● The tasks:
1. Answer these questions about the article on the book's Armenian edition, one per line:
(a) Which publishing house is about to publish the book in Armenian?
(b) Where does Bozhko plan to hold the joint Armenian-Ukrainian conference?
(c) Into which language was the book translated in 2008?
2. In the article on the book's Armenian edition, rewrite the passage between "24 March, 2009" and "the Armenian reader.", inclusive, replacing "conference" with "symposium".

Ukrainian history for critically thinking Armenian readers is to be published in Armenian

Stanislav Kulchytsky’s book <I>Why Did He Destroy Us</I>?
24 March, 2009 - 00:00

The Armenian Nairi Publishing House is soon to publish Stanislav Kulchytsky’s Why Did He Destroy Us? Stalin and the Holodomor in Ukraine in 1932–33, which is part of The Day’s Library Series, on the initiative Oleksandr Bozhko, a translator, writer, journalist, and Ukraine’s Extraordinary and Plenipotentiary Ambassador to Armenia.

Bozhko plans to hold a joint Armenian-Ukrainian conference in the Institute of History at Armenia’s Academy of Sciences that will be dedicated to the launch of the book. At the conference historians from both countries will share their experience in studying controversial pages of history — both nations have gone through difficult experiences and suffered the genocidal atrocities.

In what follows we offer for your attention Kulchytsky’s complete letter addressed to the Armenian reader.

Dear friends,

I have been very pleasantly surprised to learn that my book Why Did He Destroy Us? Stalin and the Holodomor in Ukraine in 1932–33 has already been translated into Armenian. Anyone whose book is being published in a foreign country would be happy to receive suchlike news. However, in this case it is not about the author’s ambitions.

In 2008 my book was translated into Romanian, which also made me happy, although in a different way. When Oleksandr Bozhko, Ukraine’s ambassador to Armenia, told me in a telephone conversation about this news, he added: it would be great if this book began with your address to the Armenian reader, especially considering your ethnic roots. He had paid attention to the brief biographical information placed at the end of the Ukrainian version: my mother’s name is Maria Karapetivna — Maria is an international name, whereas only an Armenian can have this patronymic name.

Oleksandr Bozhko, a writer, journalist, and translator from Armenian, who became Ukraine’s Extraordinary and Plenipotentiary Ambassador to Armenia after we regained independence, has asked me to write a foreword for you. So I would like to tell you about myself, the topic of this book, and the book itself.

I belong to the fully official category of citizens, called “children of the war,” who even enjoy certain minor material privileges. At the same time, I can say I belong to the unofficial, albeit quite real, category of “children of the empire.”

● Given information:
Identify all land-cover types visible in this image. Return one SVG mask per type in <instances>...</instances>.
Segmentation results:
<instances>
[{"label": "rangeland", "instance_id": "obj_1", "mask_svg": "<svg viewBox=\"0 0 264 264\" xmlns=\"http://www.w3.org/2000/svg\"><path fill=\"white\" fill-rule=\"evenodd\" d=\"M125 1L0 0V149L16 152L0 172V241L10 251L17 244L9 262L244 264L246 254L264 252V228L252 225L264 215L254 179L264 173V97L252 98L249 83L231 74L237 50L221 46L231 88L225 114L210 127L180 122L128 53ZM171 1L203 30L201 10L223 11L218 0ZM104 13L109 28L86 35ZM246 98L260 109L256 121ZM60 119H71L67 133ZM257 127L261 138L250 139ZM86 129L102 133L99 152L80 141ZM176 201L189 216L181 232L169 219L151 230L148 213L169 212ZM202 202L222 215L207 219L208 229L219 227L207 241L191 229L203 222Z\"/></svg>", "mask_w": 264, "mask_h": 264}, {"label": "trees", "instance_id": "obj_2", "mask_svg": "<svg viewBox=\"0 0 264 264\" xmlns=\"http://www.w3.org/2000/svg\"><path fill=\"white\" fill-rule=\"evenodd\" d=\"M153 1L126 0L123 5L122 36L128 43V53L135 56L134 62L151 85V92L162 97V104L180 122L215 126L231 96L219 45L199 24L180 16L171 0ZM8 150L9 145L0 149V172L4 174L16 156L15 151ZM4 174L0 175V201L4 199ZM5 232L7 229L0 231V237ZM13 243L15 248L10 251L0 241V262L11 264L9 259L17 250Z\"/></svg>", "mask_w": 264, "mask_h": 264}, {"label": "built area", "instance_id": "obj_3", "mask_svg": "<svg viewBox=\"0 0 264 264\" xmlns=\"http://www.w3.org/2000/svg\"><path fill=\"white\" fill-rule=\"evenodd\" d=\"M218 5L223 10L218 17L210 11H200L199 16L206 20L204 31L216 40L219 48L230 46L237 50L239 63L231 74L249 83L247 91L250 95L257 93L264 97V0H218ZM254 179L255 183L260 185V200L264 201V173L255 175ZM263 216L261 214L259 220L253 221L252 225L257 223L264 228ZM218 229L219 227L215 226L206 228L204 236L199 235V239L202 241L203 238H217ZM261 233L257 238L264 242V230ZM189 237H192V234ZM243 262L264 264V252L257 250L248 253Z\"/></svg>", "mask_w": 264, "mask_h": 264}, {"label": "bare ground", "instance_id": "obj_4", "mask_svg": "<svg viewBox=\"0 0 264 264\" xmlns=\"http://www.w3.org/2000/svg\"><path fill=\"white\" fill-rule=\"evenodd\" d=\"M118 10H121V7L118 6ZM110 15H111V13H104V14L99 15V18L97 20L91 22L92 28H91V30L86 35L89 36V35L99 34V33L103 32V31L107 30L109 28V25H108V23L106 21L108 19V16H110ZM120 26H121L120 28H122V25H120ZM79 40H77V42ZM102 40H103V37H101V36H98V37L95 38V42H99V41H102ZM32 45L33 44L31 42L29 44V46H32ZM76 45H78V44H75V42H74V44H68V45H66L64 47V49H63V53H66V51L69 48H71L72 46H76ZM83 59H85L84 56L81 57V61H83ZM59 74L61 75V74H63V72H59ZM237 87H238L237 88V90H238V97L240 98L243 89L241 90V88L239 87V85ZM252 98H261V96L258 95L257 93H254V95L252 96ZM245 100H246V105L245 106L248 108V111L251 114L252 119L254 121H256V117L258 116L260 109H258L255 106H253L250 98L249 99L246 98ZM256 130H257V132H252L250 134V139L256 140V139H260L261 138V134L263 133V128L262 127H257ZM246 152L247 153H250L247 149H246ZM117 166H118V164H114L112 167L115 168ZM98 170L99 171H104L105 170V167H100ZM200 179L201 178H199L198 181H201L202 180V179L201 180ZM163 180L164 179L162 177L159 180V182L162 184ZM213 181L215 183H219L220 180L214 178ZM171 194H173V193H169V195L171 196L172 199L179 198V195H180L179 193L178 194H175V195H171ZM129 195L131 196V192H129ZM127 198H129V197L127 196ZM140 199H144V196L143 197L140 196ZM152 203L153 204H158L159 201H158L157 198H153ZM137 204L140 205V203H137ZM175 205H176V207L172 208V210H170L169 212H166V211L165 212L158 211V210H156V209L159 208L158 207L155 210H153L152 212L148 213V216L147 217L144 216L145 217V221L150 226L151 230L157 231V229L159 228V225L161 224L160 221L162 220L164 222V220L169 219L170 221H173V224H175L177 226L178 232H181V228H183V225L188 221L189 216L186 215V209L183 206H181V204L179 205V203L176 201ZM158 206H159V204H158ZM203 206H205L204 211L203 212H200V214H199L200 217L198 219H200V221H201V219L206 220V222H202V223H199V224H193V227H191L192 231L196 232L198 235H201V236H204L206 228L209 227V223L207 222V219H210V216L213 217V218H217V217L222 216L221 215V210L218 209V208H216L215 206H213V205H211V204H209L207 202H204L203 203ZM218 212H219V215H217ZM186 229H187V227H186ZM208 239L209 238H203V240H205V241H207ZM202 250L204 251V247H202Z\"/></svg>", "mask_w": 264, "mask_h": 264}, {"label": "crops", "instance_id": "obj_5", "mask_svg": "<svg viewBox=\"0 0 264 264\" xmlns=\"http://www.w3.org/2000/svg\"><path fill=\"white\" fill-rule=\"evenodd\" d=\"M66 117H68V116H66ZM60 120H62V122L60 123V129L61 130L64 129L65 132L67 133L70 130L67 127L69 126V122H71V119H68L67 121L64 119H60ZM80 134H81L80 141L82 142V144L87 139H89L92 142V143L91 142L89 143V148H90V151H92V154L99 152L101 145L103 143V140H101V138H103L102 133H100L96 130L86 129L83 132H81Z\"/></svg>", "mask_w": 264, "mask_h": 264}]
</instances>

● Responses by task:
1.
(a) The Armenian Nairi Publishing House
(b) In the Institute of History at Armenia's Academy of Sciences
(c) Romanian

2.
24 March, 2009 - 00:00

The Armenian Nairi Publishing House is soon to publish Stanislav Kulchytsky’s Why Did He Destroy Us? Stalin and the Holodomor in Ukraine in 1932–33, which is part of The Day’s Library Series, on the initiative Oleksandr Bozhko, a translator, writer, journalist, and Ukraine’s Extraordinary and Plenipotentiary Ambassador to Armenia.

Bozhko plans to hold a joint Armenian-Ukrainian symposium in the Institute of History at Armenia’s Academy of Sciences that will be dedicated to the launch of the book. At the symposium historians from both countries will share their experience in studying controversial pages of history — both nations have gone through difficult experiences and suffered the genocidal atrocities.

In what follows we offer for your attention Kulchytsky’s complete letter addressed to the Armenian reader.